• EXERCISE DESCRIPTION: Copy exactly the lines from the first line of the records below through the line containing "Patvēruma meklētāji (šo personu", including both, and nothing else.

------ SOURCE INFORMATION ------

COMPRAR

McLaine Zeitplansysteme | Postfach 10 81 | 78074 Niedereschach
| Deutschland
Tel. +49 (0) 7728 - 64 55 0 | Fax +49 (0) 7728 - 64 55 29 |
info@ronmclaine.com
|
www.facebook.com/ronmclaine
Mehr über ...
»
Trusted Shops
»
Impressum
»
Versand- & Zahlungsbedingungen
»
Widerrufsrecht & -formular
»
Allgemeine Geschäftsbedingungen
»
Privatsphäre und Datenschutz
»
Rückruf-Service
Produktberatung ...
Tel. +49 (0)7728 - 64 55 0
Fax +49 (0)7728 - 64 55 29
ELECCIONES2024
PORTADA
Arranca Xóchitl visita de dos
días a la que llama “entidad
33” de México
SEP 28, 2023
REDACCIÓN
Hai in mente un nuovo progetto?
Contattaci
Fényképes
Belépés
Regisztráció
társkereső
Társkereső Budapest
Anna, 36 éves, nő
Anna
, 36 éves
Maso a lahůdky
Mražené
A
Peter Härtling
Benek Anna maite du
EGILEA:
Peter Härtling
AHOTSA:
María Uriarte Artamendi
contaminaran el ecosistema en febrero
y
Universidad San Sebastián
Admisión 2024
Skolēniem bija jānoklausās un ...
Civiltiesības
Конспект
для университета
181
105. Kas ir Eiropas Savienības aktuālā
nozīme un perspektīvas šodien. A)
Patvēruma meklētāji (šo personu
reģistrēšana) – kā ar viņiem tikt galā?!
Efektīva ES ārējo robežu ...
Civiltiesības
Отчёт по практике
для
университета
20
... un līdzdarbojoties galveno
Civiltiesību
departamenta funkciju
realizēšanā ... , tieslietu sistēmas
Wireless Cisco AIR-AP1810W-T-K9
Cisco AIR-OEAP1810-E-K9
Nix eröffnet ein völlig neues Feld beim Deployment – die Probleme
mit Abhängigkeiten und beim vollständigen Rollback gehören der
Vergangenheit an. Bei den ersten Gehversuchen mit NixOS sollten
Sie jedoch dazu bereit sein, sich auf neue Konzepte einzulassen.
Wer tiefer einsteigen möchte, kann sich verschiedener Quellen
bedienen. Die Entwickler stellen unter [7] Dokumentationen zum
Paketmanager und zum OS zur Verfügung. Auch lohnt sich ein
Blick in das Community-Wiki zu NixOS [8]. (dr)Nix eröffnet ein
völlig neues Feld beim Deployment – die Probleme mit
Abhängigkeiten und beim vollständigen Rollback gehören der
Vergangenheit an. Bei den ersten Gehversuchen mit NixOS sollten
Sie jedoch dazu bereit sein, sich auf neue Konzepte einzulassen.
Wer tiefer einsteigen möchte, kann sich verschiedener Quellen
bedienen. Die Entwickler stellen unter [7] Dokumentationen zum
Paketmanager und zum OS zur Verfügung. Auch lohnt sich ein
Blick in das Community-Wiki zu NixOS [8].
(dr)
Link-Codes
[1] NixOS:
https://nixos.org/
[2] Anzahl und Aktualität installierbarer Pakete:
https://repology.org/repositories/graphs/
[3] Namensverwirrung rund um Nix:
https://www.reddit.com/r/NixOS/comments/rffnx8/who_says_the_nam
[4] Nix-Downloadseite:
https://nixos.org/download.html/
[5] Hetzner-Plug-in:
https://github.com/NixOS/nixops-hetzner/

------

• SOLUTION TO THIS TASK:
COMPRAR

McLaine Zeitplansysteme | Postfach 10 81 | 78074 Niedereschach
| Deutschland
Tel. +49 (0) 7728 - 64 55 0 | Fax +49 (0) 7728 - 64 55 29 |
info@ronmclaine.com
|
www.facebook.com/ronmclaine
Mehr über ...
»
Trusted Shops
»
Impressum
»
Versand- & Zahlungsbedingungen
»
Widerrufsrecht & -formular
»
Allgemeine Geschäftsbedingungen
»
Privatsphäre und Datenschutz
»
Rückruf-Service
Produktberatung ...
Tel. +49 (0)7728 - 64 55 0
Fax +49 (0)7728 - 64 55 29
ELECCIONES2024
PORTADA
Arranca Xóchitl visita de dos
días a la que llama “entidad
33” de México
SEP 28, 2023
REDACCIÓN
Hai in mente un nuovo progetto?
Contattaci
Fényképes
Belépés
Regisztráció
társkereső
Társkereső Budapest
Anna, 36 éves, nő
Anna
, 36 éves
Maso a lahůdky
Mražené
A
Peter Härtling
Benek Anna maite du
EGILEA:
Peter Härtling
AHOTSA:
María Uriarte Artamendi
contaminaran el ecosistema en febrero
y
Universidad San Sebastián
Admisión 2024
Skolēniem bija jānoklausās un ...
Civiltiesības
Конспект
для университета
181
105. Kas ir Eiropas Savienības aktuālā
nozīme un perspektīvas šodien. A)
Patvēruma meklētāji (šo personu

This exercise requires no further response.